Today I'm debugging a super hard to track down issue when using Docker + Tailscale sidecar containers, and I'm stumped about how could I fix this issue.
I have a application running within a Docker container, I also have a Tailscale sidecar container running, and the application is ran with network_mode: service:tailscale
, so the application shares the same network stack as the sidecar container. This makes it easy to manage all of your container connections, if you are running containers on multiple machines.
However I've noticed something weird happening recently with one of my applications: When I start the service with docker compose up
, 90% of the time the application gets stuck trying to connect to the database, and, in 10% of the time, the application throws a Failed to initialize pool: This connection has been closed.
error.
I was devastated, this is such a hard bug to debug.
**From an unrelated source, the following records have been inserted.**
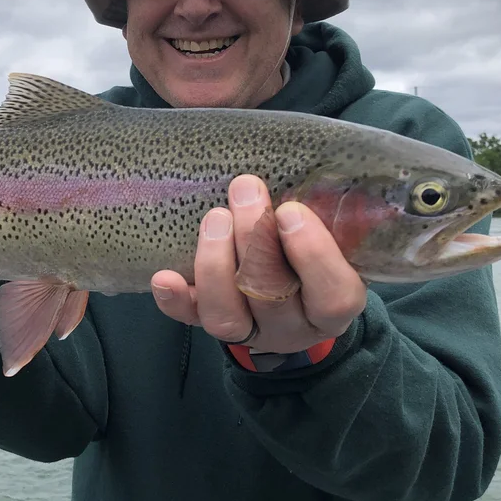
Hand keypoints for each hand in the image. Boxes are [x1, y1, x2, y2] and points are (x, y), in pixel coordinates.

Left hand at [151, 174, 367, 353]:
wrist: (293, 296)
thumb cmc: (314, 250)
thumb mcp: (337, 236)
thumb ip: (328, 212)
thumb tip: (318, 169)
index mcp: (332, 307)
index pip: (332, 296)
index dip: (312, 255)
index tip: (291, 210)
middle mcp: (292, 329)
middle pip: (271, 298)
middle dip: (253, 240)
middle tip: (244, 190)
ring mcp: (250, 331)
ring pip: (227, 316)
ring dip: (216, 264)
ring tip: (214, 218)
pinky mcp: (212, 324)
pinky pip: (190, 320)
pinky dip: (176, 300)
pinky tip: (164, 277)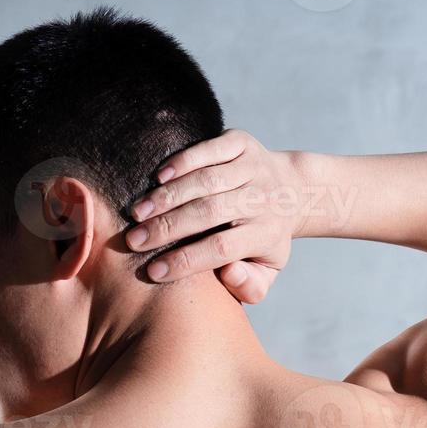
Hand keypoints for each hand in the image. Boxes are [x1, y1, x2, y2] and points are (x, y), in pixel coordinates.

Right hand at [124, 129, 303, 303]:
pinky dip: (182, 162)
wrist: (292, 190)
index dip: (186, 260)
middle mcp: (263, 198)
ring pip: (206, 181)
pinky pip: (209, 149)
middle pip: (210, 212)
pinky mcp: (242, 142)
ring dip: (167, 197)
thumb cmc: (266, 239)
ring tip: (137, 214)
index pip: (222, 248)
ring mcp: (253, 166)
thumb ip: (250, 284)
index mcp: (266, 233)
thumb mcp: (267, 271)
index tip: (153, 272)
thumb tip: (229, 274)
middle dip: (168, 228)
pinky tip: (157, 178)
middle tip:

I did notice that running the container without network_mode: service:tailscale
does work, but then it is using the Tailscale from the host itself, so I can't access the container services from another Tailscale connected machine by their hostname.
I ended up noticed that using docker compose up tailscale
and THEN docker compose up servicenamehere
DOES work, so it seems like it is a race condition of some sorts, where when the Tailscale service isn't fully started up yet, this bug happens.
This also makes it more clear about why this could be happening: This application is running on a server in Brazil, so it takes a bit longer to setup the Tailscale connection compared to my other apps running at OVHcloud Canada.
So yeah, now I'm lost:
I could attempt to implement a way to check if Tailscale is up and running before attempting to connect to anything in my apps, but that feels hacky. (Remember that sometimes the connection attempt just gets stuck, so it isn't as easy as "just retry if the connection fails lol")
Another solution would be to force Docker to not be able to use the host's Tailscale setup, so in this case attempting to connect the database would fail if Tailscale is not up yet, however I couldn't figure out a way to do this.
This post is mostly as a "rubber duck debugging" for me, and maybe this could also help anyone that is facing the same issue and can't figure out why it is happening (even tho I haven't found the solution for it... yet)